Published: 2009-07-29 18:28:58
Author: ABBEY ROY | Neward Advocate | July 12, 2009
NEWARK -- Julie Endly can vividly describe her first encounter with Devan Kreager.
"He was a two-by-four," the occupational therapist assistant said, straightening her back and balling up her hands to emphasize the child's stiff demeanor -- which, she adds, was compounded with nonstop bouts of crying.
That was more than three years ago, and Devan, who has spastic cerebral palsy, now is 4 years old. He brightened Endly's week Tuesday when he kicked his feet in the water of his aunt's backyard pool, and opening the refrigerator door also is on his latest list of accomplishments.
As the son of Amanda Henderson prepares to attend preschool at Newark City Schools for the first time this fall, Endly has big dreams of the potential Devan possesses. Her hope is that no child -- whether one with a chronic condition, developmental delay or otherwise -- misses out on care that can lead to advancement, in school and in life.

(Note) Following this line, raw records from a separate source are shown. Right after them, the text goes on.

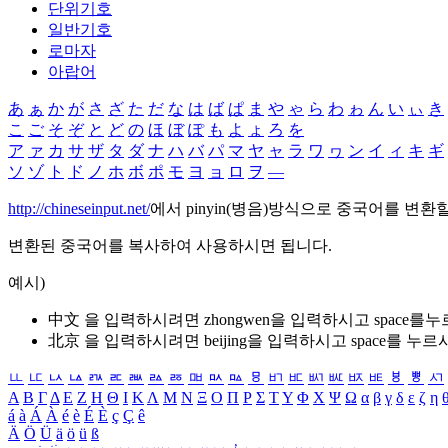
단위기호
일반기호
로마자
아랍어
あ
ぁ
か
が
さ
ざ
た
だ
な
は
ば
ぱ
ま
や
ゃ
ら
わ
ゎ
ん
い
ぃ
き
こ
ご
そ
ぞ
と
ど
の
ほ
ぼ
ぽ
も
よ
ょ
ろ
を
ア
ァ
カ
サ
ザ
タ
ダ
ナ
ハ
バ
パ
マ
ヤ
ャ
ラ
ワ
ヮ
ン
イ
ィ
キ
ギ
ソ
ゾ
ト
ド
ノ
ホ
ボ
ポ
モ
ヨ
ョ
ロ
ヲ
―
http://chineseinput.net/
에서 pinyin(병음)방식으로 중국어를 변환
변환된 중국어를 복사하여 사용하시면 됩니다.
예시)
中文 을 입력하시려면
zhongwen
을 입력하시고 space를
北京 을 입력하시려면
beijing
을 입력하시고 space를 누르
ㅥ
ㅦ
ㅧ
ㅨ
ㅩ
ㅪ
ㅫ
ㅬ
ㅭ
ㅮ
ㅯ
ㅰ
ㅱ
ㅲ
ㅳ
ㅴ
ㅵ
ㅶ
ㅷ
ㅸ
ㅹ
ㅺ
Α
Β
Γ
Δ
Ε
Ζ
Η
Θ
Ι
Κ
Λ
Μ
Ν
Ξ
Ο
Π
Ρ
Σ
Τ
Υ
Φ
Χ
Ψ
Ω
α
β
γ
δ
ε
ζ
η
á
à
Á
À
é
è
É
È
ç
Ç
ê
Ä
Ö
Ü
ä
ö
ü
ß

"I want every child to have the opportunity," she said.FROM TEARS TO TRIUMPH
For Henderson, the changes in Devan's physical potential and overall demeanor during the past three years have been remarkable, she said.
"He does really well for being a quadriplegic. I was always told the worst of things, and with having therapy and things, I know it's helped him a lot," Henderson said.
Henderson, a single mother, sought assistance from Medicaid to secure the necessary care for Devan. She learned about Executive Care in Newark through the state's Help Me Grow program and has worked with Endly from the beginning.
"It's hard to find good pediatric therapists. It really is," Henderson said. "I was lucky to find Jay and Julie. They're like family."
Three times per week, Devan receives in-home visits from Endly, who specializes in pediatrics, and Physical Therapy Assistant Jay Redman, both of whom work for Executive Care.
Their sessions three years ago began with Endly holding a crying Devan on a therapy ball, slowly rocking him back and forth to loosen him up and stop the crying.